6th Mayor of Beşiktaş
- In office 31 March 2019 – 17 January 2025
- Preceded by: Tahir Doğaç (acting)
- Succeeded by: Rasim Şişman (acting)

Personal details
- Born: November 11, 1982 (age 43) Bahçelievler, Istanbul, Turkey
- Party: Republican People's Party (CHP) (2006–present)
- Spouse: Derya Akpolat ​ ​(m. 2022, divorced)​ Yeşim Yankılıç ​(m. 2024)​
- Children: 2
- Education: Sakarya University

= Riza Akpolat =

Turkish politician and former mayor of Beşiktaş

Ali Rıza Akpolat (born 11 November 1982) is a Turkish politician who served as the Mayor of Beşiktaş from 2019 to 2025. He is a member of the Republican People's Party (CHP).

== Political career ==
Rıza Akpolat was born in Bahçelievler, Istanbul in 1982. He graduated from the Faculty of Economics and Administrative Sciences at Sakarya University in 2004.

Akpolat joined the youth branch of the CHP in 2006 and held various roles in the Bahçelievler district branch until 2015. He was a parliamentary candidate from Istanbul’s 3rd electoral district in the 2015 general elections (June and November) but was not elected.

He was elected Mayor of Beşiktaş in the 2019 local elections with 73% of the vote. He was re-elected in the 2024 local elections with 64.12% of the vote.

== Investigation and arrest ==
On 13 January 2025, Akpolat was detained in connection with a bribery investigation targeting municipal officials and contractors in Istanbul. He was formally arrested along with 22 others, including municipal executives, on 17 January 2025.

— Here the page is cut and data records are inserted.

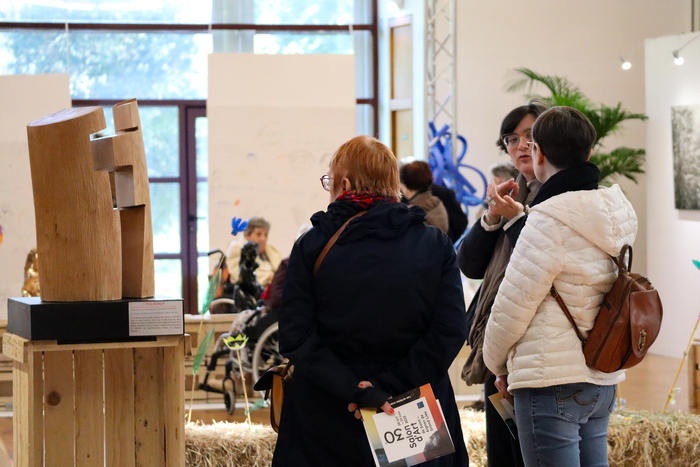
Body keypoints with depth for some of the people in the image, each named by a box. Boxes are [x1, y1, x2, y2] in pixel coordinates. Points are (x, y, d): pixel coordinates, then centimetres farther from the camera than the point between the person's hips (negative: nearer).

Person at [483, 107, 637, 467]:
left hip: (552, 383, -8)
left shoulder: (549, 223, -17)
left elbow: (511, 308, -12)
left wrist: (496, 363, 6)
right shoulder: (618, 216, 8)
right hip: (602, 381, 8)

Following his arrest, the Turkish Ministry of the Interior suspended Akpolat from office as a precautionary measure. Ömer Rasim Şişman was later elected as acting mayor by the Beşiktaş Municipal Council on 23 January 2025.

== Personal life ==
Akpolat is of Alevi Zaza origin and hails from the village of Bulanık in Üzümlü, Erzincan Province. He has two daughters from his first marriage to Derya Akpolat. In July 2024, he married Yeşim Yankılıç, the former Istanbul chairwoman of the CHP women’s branch.